ResponseSelector low confidence on Rasa 2.6.*

Hello everyone!

We had been working on Rasa 2.3.4 and 2.4.* but recently we decided to upgrade to the latest version. We train a bot that was working perfectly on those versions using 2.6.2, but the response selector now gives us very low confidence for every question, the only change that we did was actually a suggestion that showed when we train:

/Library/Frameworks/Python.framework/Versions/3.7/lib/python3.7/site-packages/rasa/utils/train_utils.py:455: UserWarning: constrain_similarities is set to False. It is recommended to set it to True when using cross-entropy loss. It will be set to True by default, Rasa Open Source 3.0.0 onwards. category=UserWarning, /Library/Frameworks/Python.framework/Versions/3.7/lib/python3.7/site-packages/rasa/utils/train_utils.py:428: UserWarning: model_confidence is set to softmax. It is recommended to try using model_confidence=linear_norm to make it easier to tune fallback thresholds. category=UserWarning,

But now, all my FAQs get very low confidence (0.14 - 0.16) and with 2.4.* we get values above 0.75.

This is my config file:

language: en
pipeline:
  - name: WhitespaceTokenizer
  - name: RegexFeaturizer
  - name: LexicalSyntacticFeaturizer
  - name: CountVectorsFeaturizer
    analyzer: char_wb
    min_ngram: 1
    max_ngram: 4
  - name: DIETClassifier
    epochs: 100
    model_confidence: linear_norm
    constrain_similarities: True
  - name: EntitySynonymMapper
  - name: voiq_response_selector.VoiqResponseSelector
    retrieval_intent: faq
    epochs: 150
    nlu_threshold: 0.8
    scale_loss: False
    model_confidence: linear_norm
    constrain_similarities: True
  - name: FallbackClassifier
    threshold: 0.7
policies:
  - name: MemoizationPolicy
    max_history: 5
  - name: TEDPolicy
    max_history: 5
    epochs: 100
    model_confidence: linear_norm
    constrain_similarities: True
  - name: RulePolicy
    core_fallback_threshold: 0.5
    core_fallback_action_name: action_default_fallback
    enable_fallback_prediction: True

This is the usual result for the ResponseSelector:

Epochs: 100%|████████████████████████████████████████████████████████████████████████████████████████████████████████████████████████████████████| 150/150 [01:33<00:00, 1.60it/s, t_loss=4.9, r_acc=0.998]

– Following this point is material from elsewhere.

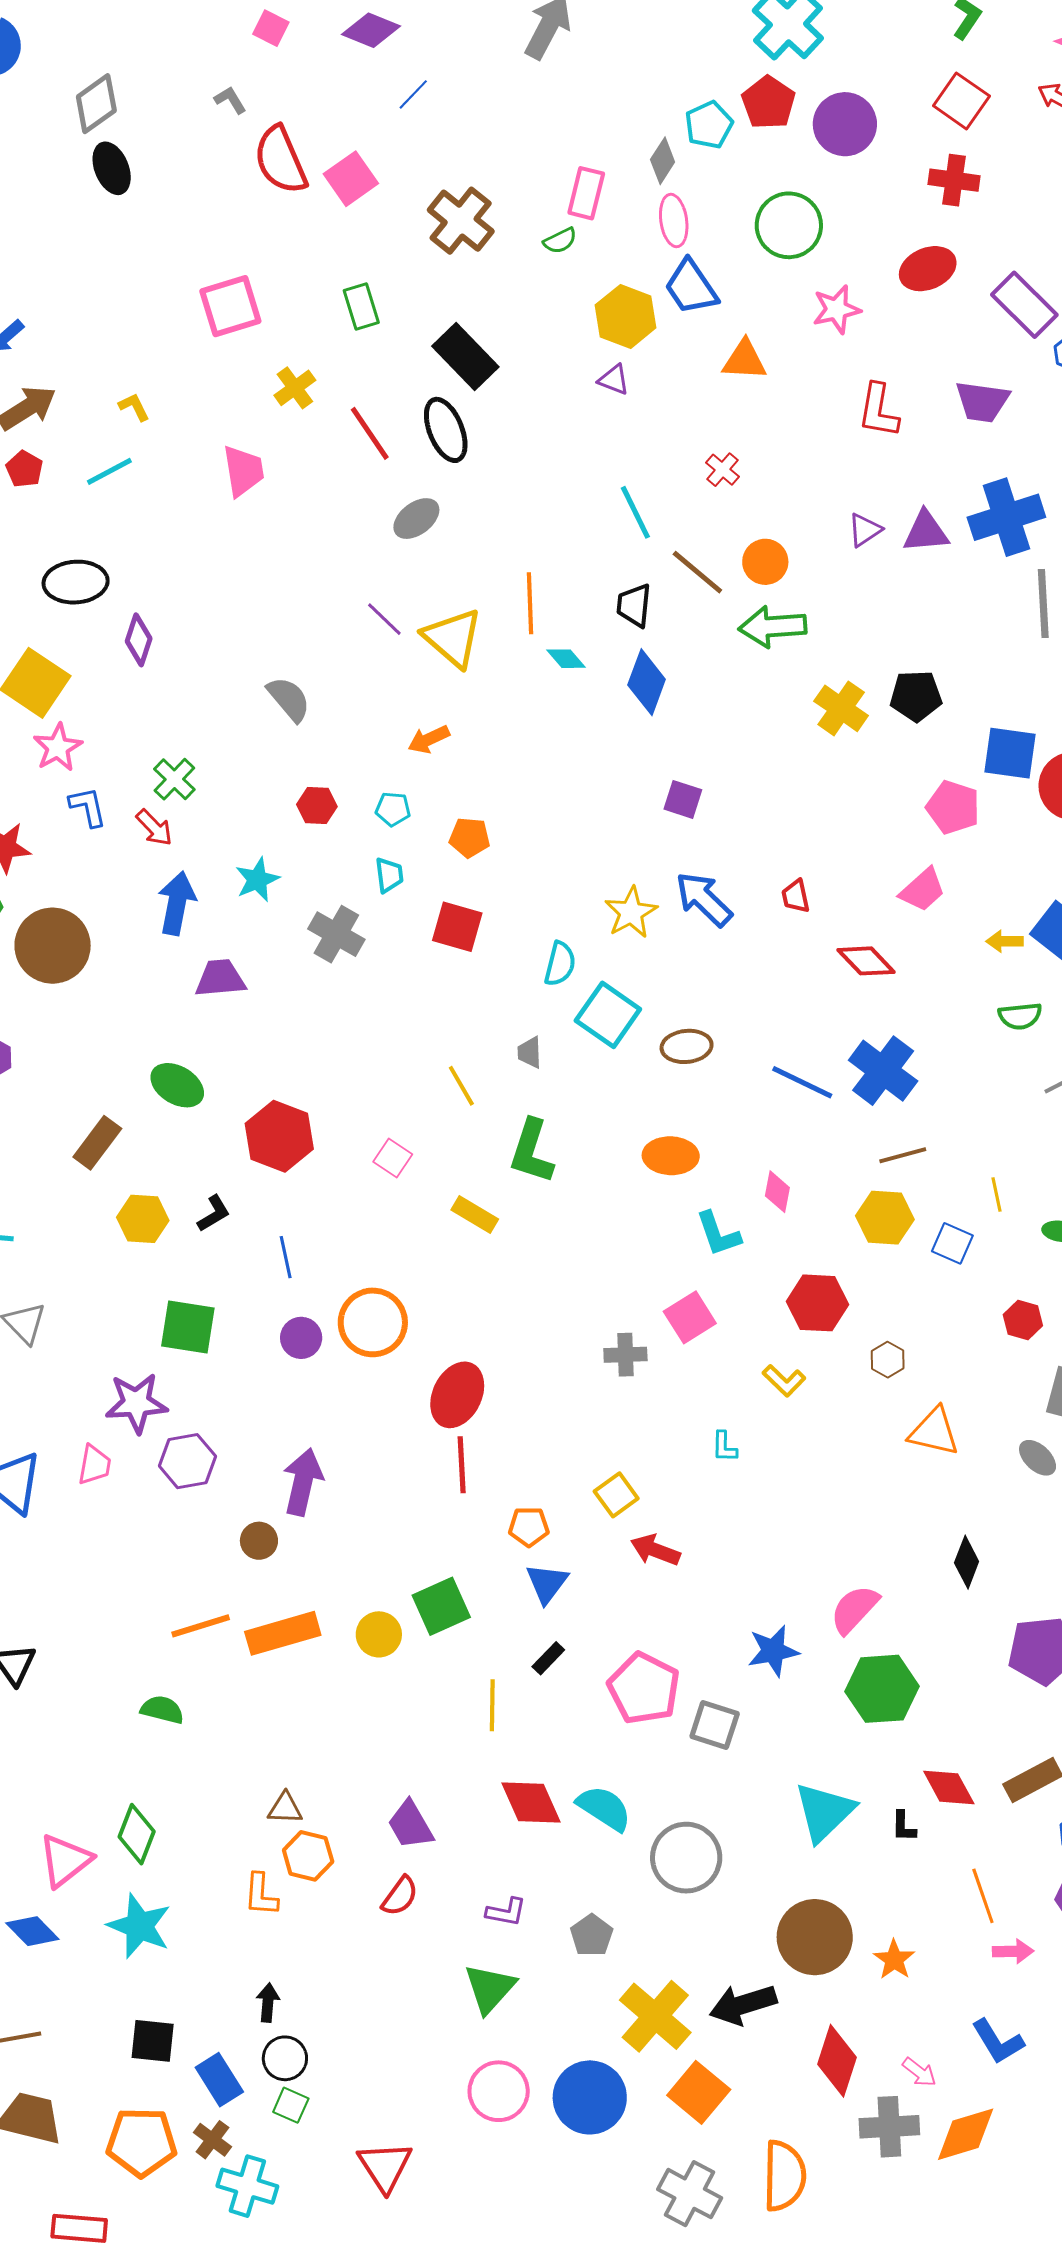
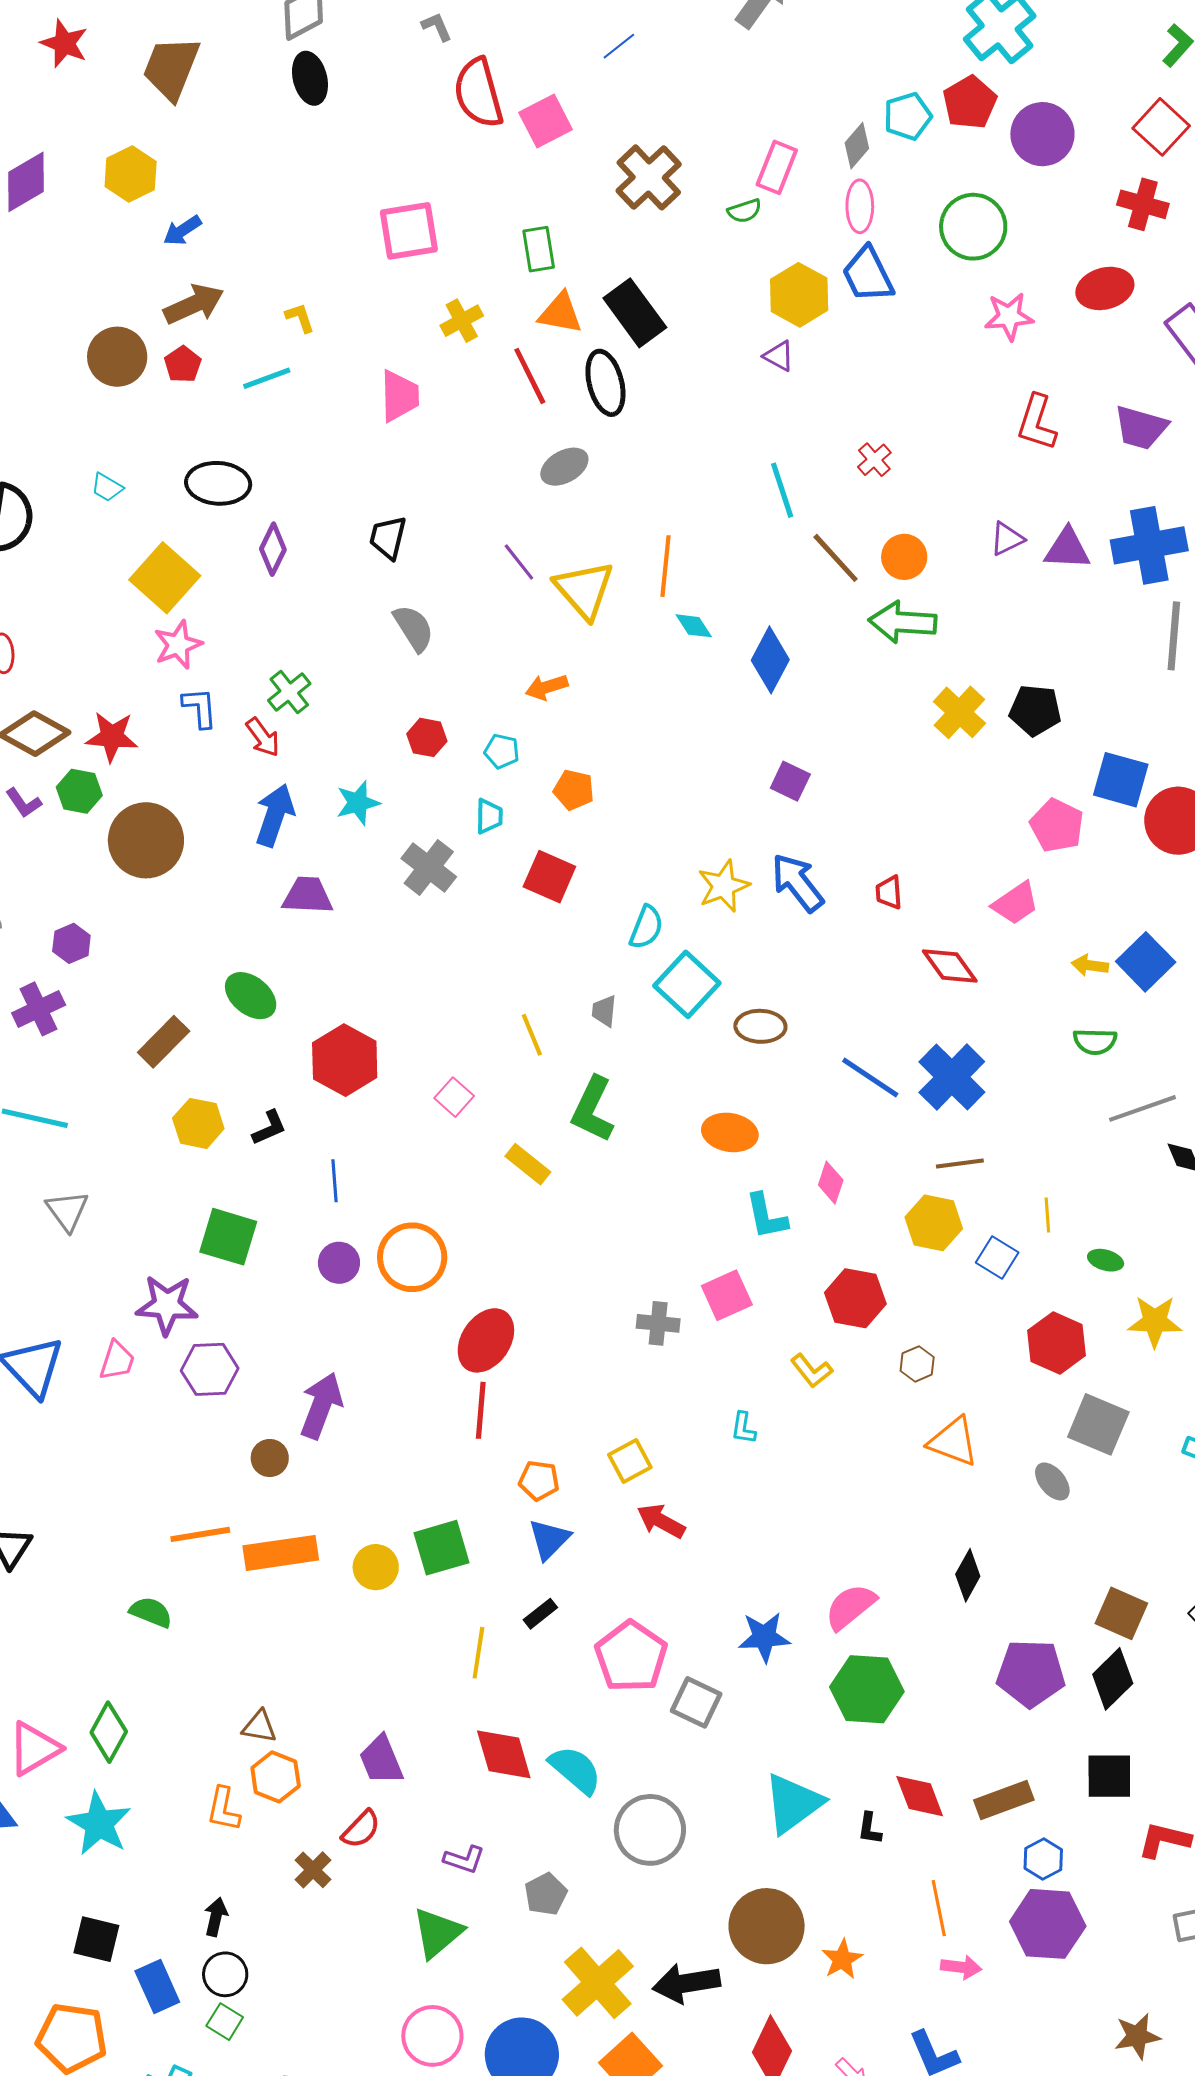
orange triangle: (744, 360) -> (560, 313), moved
black trapezoid: (634, 605) -> (388, 538), moved
red hexagon: (1023, 1320) -> (1057, 1343), size x1.5
brown cross: (212, 2140) -> (313, 1870), moved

Any idea what’s going on? Or how can I improve the results? For the moment, I’ll keep using 2.4.*

Thanks

Hi @DanielOlarte How many training examples do you have for your response selector. Also, I see that the training loss is still high during training. This indicates that the model is not too confident during training time as well. It would be better to increase the number of epochs to decrease the t_loss further.

Hi @dakshvar22 As of now, we have this:

Number of response examples: 3471 (115 distinct responses)

And we have an average of 27 training examples per response.

We increase to 300 epochs, and we got this result:

Epochs: 100%|##########| 300/300 [20:10<00:00, 4.03s/it, t_loss=5.2, r_acc=0.997]

Let me know if we need to do something else.

Do you have a lot of overlapping examples across responses? Training loss still being high seems like a problem appearing because of a lot of overlap in examples.

Hi!

I’m facing the same problem, did you manage to solve it somehow?